Collected data:
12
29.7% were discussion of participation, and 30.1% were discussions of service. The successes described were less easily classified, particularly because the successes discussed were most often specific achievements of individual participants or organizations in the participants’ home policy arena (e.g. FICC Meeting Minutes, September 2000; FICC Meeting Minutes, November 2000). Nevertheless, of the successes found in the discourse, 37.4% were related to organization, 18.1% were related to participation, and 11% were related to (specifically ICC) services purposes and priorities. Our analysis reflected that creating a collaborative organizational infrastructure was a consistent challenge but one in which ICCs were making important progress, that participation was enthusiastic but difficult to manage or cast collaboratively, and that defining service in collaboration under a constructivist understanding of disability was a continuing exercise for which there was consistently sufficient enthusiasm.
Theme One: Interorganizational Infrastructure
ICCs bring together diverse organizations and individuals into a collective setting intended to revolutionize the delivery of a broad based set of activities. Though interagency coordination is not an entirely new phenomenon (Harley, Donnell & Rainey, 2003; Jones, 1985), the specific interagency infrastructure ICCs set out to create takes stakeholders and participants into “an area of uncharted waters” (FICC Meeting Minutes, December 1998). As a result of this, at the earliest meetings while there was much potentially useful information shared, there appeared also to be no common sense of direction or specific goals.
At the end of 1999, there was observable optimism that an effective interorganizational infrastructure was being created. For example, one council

▶ [WHAT IS REQUIRED]: May I have exactly the lines from the one containing "Theme One: Interorganizational Infrastructure" through the last line of the data, both included?

▶ [RESPONSE TO THIS EXERCISE]:
Theme One: Interorganizational Infrastructure
ICCs bring together diverse organizations and individuals into a collective setting intended to revolutionize the delivery of a broad based set of activities. Though interagency coordination is not an entirely new phenomenon (Harley, Donnell & Rainey, 2003; Jones, 1985), the specific interagency infrastructure ICCs set out to create takes stakeholders and participants into “an area of uncharted waters” (FICC Meeting Minutes, December 1998). As a result of this, at the earliest meetings while there was much potentially useful information shared, there appeared also to be no common sense of direction or specific goals.
At the end of 1999, there was observable optimism that an effective interorganizational infrastructure was being created. For example, one council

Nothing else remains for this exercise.